They skipped the ghost stories and old camp songs around the campfire. Instead, the 8-year-old Girl Scouts told tales about their own families as they sat in the deepening twilight.
"Me next!" they begged for another turn. The stories came tumbling out: the way a brother always hid under the table in restaurants when he was a baby, the soggy camping trip, the hike in the woods and the little sister who always gets carsick. They talked about amusement parks in Texas, visiting cousins in Florida and commiserated about being dragged to "boring" museums.
"Every family has a unique story," says Janine Roberts, who directs the family therapy program at the University of Massachusetts and studies the importance of such stories. "And memories are held by the stories we tell."
New York family therapist Evan Imber-Black explains: "Vacations and holidays are tops for creating memories. The whole aspect of time and space outside of daily life makes it stand out. It's like a movie running in your head."
Such "mental movies" are more important than we might think. Don Wertlieb, a child psychologist and chairman of Tufts University's Child Study Department, explains that memories "provide an internal map for who you are and how you want to live your life."
"The kids might lose the souvenirs," Mr. Wertlieb says. "They'll always have the memories."
This doesn't necessarily mean spending a lot of money or even traveling far from home.
For example, an afternoon away from the usual routines can have a lasting impact on the kids. So can a weekend at the beach.
Chicago professor Barbara Shwom treasures the memories of the once-a-year-fishing date she had with her dad, growing up. "I hated fishing," Ms. Shwom says. "But they were the best times."
"Between work and the kids everything goes by so fast," says Deborah Swiss, a Boston-based consultant on work/family issues. "You want to be able to relish the moment. The best times for kids are when mom and dad are calm and relaxed."
Of course, it's not always the good times that kids remember either. One colleague recalls when her family's car was broken into on vacation. My kids will recount every detail of the speeding ticket we got in Wyoming or the time mom lost her cool at the hotel pool.
Blended families need to maintain old memories while forging new ones in different settings with a new group of people.
"Don't go back to the same place as before," suggests family therapist Roberts, who is herself part of a blended family.
"Get people engaged in the discussion," she says. "What do they think will be fun together? It's important that everyone feels their voices have been heard."
So how can parents create happy memories for their kids? Psychologist Wertlieb suggests being deliberate about it. Take the time to put the pictures in an album, make a scrapbook or read vacation journals aloud after you've gotten home, he proposes.

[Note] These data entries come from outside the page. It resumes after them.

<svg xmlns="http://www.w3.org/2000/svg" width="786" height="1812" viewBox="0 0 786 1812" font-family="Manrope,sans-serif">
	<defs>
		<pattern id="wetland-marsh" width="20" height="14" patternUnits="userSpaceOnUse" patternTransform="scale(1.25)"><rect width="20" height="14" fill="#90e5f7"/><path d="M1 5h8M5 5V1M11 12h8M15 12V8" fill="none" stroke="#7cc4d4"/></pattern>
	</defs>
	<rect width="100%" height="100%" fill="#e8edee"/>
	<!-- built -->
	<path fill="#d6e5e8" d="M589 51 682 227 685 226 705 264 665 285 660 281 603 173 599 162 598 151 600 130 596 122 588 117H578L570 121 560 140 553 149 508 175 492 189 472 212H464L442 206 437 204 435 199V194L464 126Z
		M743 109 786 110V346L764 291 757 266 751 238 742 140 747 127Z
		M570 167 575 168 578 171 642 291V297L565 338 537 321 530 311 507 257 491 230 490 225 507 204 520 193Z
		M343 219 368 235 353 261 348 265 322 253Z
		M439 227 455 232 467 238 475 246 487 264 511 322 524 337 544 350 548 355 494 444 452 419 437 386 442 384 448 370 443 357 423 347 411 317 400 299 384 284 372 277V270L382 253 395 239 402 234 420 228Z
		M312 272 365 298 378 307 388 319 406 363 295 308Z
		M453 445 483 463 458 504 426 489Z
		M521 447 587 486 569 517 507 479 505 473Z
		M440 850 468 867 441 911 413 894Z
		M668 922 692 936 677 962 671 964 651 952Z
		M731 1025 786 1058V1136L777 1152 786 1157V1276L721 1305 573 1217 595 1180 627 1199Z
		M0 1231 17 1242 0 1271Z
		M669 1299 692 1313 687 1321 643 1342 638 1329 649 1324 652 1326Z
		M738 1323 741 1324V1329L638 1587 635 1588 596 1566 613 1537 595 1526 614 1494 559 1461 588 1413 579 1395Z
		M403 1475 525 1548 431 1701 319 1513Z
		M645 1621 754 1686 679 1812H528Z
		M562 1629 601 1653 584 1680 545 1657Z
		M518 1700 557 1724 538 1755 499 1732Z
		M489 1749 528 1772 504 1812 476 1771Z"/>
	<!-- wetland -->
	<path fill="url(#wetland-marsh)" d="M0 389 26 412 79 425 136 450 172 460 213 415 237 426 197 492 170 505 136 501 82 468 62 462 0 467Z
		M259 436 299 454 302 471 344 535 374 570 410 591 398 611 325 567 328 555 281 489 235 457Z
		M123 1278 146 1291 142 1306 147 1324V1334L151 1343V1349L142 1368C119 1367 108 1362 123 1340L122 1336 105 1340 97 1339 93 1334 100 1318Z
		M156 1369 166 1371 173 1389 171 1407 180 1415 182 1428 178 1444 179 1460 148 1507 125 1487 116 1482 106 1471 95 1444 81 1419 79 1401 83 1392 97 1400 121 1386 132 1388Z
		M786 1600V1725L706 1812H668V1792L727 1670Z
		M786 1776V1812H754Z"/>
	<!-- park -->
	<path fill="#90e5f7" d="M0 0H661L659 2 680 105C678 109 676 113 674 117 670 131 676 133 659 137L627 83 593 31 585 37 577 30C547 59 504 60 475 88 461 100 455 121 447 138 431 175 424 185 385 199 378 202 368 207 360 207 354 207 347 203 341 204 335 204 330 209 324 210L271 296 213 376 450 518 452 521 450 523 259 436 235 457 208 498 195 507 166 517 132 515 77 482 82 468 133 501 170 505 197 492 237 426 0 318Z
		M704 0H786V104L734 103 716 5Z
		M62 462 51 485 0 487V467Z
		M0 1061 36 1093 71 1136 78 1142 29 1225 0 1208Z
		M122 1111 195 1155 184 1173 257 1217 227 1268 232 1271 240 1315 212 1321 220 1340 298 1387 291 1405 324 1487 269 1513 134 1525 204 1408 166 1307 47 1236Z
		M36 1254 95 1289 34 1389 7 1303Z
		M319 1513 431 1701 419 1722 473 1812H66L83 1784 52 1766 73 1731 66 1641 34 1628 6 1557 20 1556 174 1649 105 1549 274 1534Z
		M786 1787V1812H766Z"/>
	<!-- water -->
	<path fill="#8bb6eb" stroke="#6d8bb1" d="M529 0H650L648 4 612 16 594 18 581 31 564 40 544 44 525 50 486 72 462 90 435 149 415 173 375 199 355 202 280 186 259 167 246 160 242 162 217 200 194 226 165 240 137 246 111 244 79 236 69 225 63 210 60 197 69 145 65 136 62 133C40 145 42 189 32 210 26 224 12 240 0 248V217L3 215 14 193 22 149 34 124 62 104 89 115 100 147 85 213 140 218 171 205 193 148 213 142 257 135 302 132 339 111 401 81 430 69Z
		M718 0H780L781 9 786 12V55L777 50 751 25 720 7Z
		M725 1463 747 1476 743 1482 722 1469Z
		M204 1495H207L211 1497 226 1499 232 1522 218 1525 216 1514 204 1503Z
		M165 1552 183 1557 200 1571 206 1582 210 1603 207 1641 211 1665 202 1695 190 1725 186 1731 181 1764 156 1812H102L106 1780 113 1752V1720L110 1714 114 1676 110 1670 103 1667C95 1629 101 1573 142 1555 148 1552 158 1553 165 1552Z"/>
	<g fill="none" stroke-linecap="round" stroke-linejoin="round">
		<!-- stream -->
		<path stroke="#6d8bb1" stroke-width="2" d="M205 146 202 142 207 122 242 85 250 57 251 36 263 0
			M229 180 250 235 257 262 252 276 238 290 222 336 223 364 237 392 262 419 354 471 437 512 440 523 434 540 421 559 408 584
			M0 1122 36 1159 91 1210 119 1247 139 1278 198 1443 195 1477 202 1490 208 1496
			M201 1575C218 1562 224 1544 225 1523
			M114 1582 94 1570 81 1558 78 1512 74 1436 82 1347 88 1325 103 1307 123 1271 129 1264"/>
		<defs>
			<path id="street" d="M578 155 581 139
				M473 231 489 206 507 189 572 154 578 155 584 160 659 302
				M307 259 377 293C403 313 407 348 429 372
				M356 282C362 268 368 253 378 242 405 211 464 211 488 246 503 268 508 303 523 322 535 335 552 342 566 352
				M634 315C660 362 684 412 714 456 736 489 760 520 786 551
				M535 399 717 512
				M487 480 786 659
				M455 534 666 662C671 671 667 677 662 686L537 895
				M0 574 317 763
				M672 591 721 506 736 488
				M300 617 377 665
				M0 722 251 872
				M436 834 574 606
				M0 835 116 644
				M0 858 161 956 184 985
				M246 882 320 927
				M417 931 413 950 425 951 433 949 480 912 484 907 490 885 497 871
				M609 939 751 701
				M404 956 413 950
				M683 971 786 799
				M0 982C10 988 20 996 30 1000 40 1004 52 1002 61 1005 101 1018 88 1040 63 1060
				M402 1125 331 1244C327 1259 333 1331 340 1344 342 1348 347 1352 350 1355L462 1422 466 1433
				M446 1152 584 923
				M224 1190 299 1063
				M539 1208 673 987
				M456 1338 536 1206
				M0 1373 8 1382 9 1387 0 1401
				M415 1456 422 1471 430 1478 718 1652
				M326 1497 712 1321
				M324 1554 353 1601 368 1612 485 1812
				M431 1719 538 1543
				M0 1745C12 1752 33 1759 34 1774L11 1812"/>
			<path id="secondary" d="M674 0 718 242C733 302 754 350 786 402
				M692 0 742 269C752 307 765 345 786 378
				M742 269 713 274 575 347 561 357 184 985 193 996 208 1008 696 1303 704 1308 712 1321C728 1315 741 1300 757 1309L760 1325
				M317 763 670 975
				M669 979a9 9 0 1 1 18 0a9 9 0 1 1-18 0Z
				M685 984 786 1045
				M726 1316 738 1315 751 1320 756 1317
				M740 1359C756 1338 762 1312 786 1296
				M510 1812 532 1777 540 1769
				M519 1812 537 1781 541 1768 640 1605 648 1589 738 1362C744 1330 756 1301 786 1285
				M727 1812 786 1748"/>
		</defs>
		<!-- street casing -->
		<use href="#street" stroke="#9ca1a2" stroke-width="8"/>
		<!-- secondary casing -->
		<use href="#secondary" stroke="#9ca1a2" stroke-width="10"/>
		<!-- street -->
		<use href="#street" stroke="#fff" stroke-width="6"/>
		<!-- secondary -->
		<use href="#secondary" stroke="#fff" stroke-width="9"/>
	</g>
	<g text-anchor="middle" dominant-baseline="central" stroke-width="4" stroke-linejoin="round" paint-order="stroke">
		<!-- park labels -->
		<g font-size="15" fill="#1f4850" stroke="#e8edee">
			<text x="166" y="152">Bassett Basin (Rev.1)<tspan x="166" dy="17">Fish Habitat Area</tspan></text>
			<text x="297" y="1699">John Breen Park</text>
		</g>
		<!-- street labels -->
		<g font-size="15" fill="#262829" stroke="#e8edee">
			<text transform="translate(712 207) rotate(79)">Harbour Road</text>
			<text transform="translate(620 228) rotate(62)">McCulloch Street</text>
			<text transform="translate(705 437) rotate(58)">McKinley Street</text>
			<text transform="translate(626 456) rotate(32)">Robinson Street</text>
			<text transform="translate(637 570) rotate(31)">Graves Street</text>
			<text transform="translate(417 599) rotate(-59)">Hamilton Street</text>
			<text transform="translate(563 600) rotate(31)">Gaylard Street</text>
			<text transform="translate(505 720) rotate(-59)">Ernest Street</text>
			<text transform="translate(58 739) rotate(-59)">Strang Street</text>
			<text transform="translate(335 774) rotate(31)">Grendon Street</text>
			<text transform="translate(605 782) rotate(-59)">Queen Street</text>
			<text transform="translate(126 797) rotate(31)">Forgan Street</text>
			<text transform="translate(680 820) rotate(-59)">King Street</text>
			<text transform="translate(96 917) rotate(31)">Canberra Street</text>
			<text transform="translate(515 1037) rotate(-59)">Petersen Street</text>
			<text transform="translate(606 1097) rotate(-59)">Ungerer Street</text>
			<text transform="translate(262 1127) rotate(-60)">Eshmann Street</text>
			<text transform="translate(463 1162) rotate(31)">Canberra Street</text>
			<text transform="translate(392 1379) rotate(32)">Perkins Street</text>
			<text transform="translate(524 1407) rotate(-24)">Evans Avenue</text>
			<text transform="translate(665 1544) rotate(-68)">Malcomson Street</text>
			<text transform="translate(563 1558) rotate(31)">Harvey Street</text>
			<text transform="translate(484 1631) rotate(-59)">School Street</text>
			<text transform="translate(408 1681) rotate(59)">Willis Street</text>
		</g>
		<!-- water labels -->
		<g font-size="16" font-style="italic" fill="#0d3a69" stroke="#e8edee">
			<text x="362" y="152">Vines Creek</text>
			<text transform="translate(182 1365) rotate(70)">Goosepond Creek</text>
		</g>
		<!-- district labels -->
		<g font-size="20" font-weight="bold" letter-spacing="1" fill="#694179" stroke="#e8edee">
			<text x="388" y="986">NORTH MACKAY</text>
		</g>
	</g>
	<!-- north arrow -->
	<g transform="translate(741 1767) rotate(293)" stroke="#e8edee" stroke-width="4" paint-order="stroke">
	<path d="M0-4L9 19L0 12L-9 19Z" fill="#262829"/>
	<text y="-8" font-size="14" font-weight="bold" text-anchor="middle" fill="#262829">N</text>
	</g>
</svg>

Pick up regional recipes or foods from where you're visiting and have a meal with them a few weeks after the trip, says Ms. Roberts. Have a "story-go-round" at dinner talking about the trip.
Make a storyboard of the trip photos and ask each family member to contribute a few lines to appropriately caption each picture.
"Kids love to hear their parents' memories of when they went on vacations as kids," Mr. Imber-Black adds.
I figure we can all use some more memory-making strategies, so I'm announcing a "Taking the Kids" contest.
Send me your idea for creating the best family memory -- on vacation, seasonal holidays or at home. A panel will judge the entries, and the winner will receive a copy of my new book, "Taking the Kids to the Great Southwest." (Send your memory idea to Taking the Kids, 2859 Central St., Evanston, Ill. 60201.)
Meanwhile, I'm heading out to buy some photo albums for the pictures from last year's trips -- and the ones before that.